Europe hit a milestone in July—and no, it was not related to COVID-19 statistics. Electric vehicle (EV) car sales in Europe hit 500k in the first half of the year, outpacing China’s EV sales for the first time since 2015. Analysts say the EV sales are driving Europe’s automotive recovery. China sold 486k in the same time period, and Chinese EV manufacturer Nio reported triple second quarter sales in Q2 2020 versus Q2 2019.

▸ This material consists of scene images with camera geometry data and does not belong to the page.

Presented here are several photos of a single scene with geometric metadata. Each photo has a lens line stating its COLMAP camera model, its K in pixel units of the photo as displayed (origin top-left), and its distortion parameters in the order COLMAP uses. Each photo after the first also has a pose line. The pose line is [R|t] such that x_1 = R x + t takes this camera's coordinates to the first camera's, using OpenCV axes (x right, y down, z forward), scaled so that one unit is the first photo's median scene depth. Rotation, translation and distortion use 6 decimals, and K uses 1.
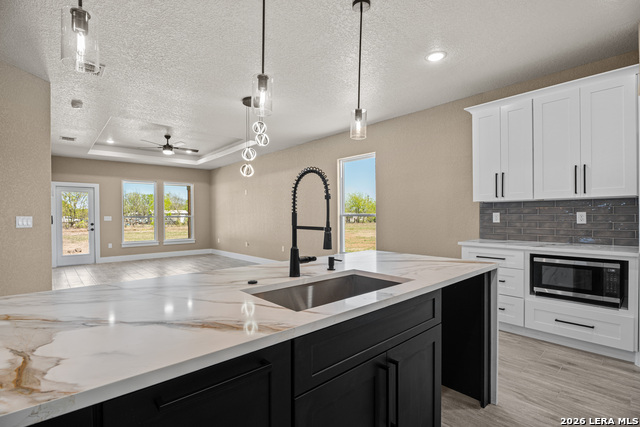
lens RADIAL K [[306.1, 0, 318.9], [0, 306.1, 217.2], [0, 0, 1]] dist [-0.007986, -0.000329]
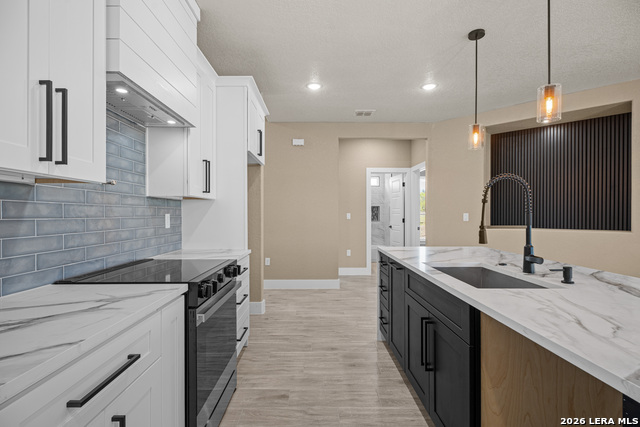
lens RADIAL K [[315.6, 0, 316.3], [0, 315.6, 217.2], [0, 0, 1]] dist [0.009817, -0.000375]
pose [[-0.664744, 0.015085, -0.746919, 0.500275], [-0.000711, 0.999783, 0.020825, -0.009979], [0.747071, 0.014374, -0.664589, 0.473957]]
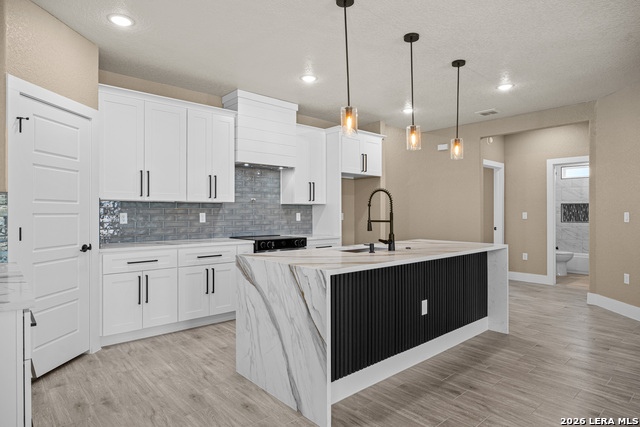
lens RADIAL K [[374.5, 0, 319.8], [0, 374.5, 210.4], [0, 0, 1]] dist [0.007530, 0.001494]
pose [[-0.999975, 0.006893, -0.001457, 0.126856], [0.006894, 0.999976, -0.000121, -0.012005], [0.001457, -0.000131, -0.999999, 1.238572]]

Much of western Europe’s growth was spurred by steep subsidies provided by European governments in an effort to make the EU carbon neutral by 2050. Germany provides a 9,480 euro subsidy for EVs. Germany saw an astonishing growth from 47k to over 93k in the first half of 2019 versus the first half of 2020. France provides an even stronger subsidy--12,000 euro for EVs—and likewise saw significant growth. The surge in sales is also critical for EU’s automakers to hit their carbon dioxide emissions targets. If automakers fails to meet the targets, they could be subject to steep fines.
Other areas have taken note. In New Jersey, over 1,800 applications have been received for an EV rebate topping out at $5,000, and more than 1,000 of those approved in just two months. There is a sales tax exemption as well, spurring growth in the segment amid a down year. Elsewhere in the world, EV sales are growing, even without subsidies. Even without the subsidies or policies in Australia, the sales of EVs tripled in 2019, according to the Electric Vehicle Council’s annual report.
What is behind this surge? There are many theories about changes in consumer buying patterns. EV sales have been increasing for a number of years. Greater focus on environmental issues influences a segment of the car buying population, leading to more EV sales. Emissions regulations and laws around the world also play a factor. One of the biggest market drivers remains government subsidies. When subsidies are in place—as seen in Europe and China—sales have seen a rapid increase. This has some analysts worried about the EV market in Europe once subsidies run out. However, the emissions regulations will remain, ensuring that automakers continue to develop and push sales of EVs in those market. Regardless, the market for EVs will only continue to grow—despite a global pandemic.